Patients with fistulas married earlier and delivered their first pregnancies earlier than controls. They had significantly less education, a higher prevalence of divorce/separation, and lived in more impoverished circumstances than controls. Fistula patients had worse reproductive histories, with greater numbers of stillbirths/abortions and higher rates of assisted vaginal delivery and cesarean section. The final logistic regression model found four significant risk factors for developing an obstetric fistula: age at marriage (OR 1.23), history of assisted vaginal delivery (OR 3.44), lack of adequate antenatal care (OR 4.43), and a labor lasting longer than 1 day (OR 14.84).

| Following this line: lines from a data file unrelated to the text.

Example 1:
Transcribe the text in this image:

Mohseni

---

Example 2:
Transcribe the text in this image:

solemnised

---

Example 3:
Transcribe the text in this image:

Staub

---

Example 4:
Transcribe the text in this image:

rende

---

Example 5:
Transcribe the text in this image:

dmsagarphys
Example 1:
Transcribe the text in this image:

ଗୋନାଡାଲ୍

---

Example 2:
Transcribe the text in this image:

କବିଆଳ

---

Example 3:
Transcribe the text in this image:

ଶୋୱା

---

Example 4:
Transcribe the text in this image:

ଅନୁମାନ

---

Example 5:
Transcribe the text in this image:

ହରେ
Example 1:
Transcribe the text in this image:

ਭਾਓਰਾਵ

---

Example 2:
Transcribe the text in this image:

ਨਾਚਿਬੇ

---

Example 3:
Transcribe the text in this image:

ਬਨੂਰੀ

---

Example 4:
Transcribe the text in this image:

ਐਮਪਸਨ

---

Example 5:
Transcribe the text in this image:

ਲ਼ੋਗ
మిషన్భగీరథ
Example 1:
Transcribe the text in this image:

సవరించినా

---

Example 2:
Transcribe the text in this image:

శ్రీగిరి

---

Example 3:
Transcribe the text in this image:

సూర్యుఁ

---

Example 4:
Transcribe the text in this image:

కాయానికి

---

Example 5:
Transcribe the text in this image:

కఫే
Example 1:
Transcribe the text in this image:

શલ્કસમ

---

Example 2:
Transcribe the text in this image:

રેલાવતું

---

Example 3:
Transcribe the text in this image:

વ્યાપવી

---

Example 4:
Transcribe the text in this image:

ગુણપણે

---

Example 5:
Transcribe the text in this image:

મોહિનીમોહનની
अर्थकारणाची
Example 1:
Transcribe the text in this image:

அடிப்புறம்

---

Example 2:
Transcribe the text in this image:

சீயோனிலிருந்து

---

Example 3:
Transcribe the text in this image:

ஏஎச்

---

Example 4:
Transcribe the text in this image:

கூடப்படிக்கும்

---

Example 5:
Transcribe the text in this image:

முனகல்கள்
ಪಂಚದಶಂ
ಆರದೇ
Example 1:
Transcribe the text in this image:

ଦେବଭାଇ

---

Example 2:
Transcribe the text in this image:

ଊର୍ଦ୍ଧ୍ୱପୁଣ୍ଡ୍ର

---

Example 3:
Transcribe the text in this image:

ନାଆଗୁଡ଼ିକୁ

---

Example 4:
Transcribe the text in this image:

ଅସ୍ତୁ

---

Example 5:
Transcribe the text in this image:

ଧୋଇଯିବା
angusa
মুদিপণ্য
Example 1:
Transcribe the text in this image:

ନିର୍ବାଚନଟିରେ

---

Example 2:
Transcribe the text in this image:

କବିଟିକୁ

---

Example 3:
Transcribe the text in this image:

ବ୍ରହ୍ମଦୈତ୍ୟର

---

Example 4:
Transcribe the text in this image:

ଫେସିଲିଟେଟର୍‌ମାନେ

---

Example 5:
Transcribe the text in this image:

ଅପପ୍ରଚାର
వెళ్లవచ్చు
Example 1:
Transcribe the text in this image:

Our data indicate that obstetric fistula results from the lack of access to effective obstetrical services when labor is prolonged. Rural poverty and lack of adequate transportation infrastructure are probably important co-factors in inhibiting access to needed care.
我们检验了零假设,即产科瘘患者与无瘘经产妇对照组之间不存在差异。
开展了一项非匹配病例对照研究,比较75例有产科瘘病史的女性与150例无瘘病史的经产妇对照组。测量了每位参与者的身高和体重,以及基本的社会人口统计学和产科信息。计算了描述性统计量,并使用学生t检验、适当情况下的曼-惠特尼U检验、卡方检验或费舍尔精确检验分析了组间差异,同时进行了向后逐步逻辑回归分析以检测产科瘘的预测因素。p值<0.05的关联被认为具有显著性。
瘘管患者结婚更早,首次怀孕分娩也早于对照组。她们受教育程度显著更低,离婚/分居的患病率更高,且生活环境比对照组更贫困。瘘管患者的生育史更差,死产/流产数量更多,辅助阴道分娩和剖宫产率更高。最终的逻辑回归模型发现了四个导致产科瘘的显著风险因素:结婚年龄(比值比1.23)、辅助阴道分娩史(比值比3.44)、缺乏充分的产前护理(比值比4.43)以及产程持续超过1天(比值比14.84)。
我们的数据表明,产程延长时缺乏有效的产科服务会导致产科瘘。农村贫困和缺乏足够的交通基础设施可能是阻碍获得所需护理的重要共同因素。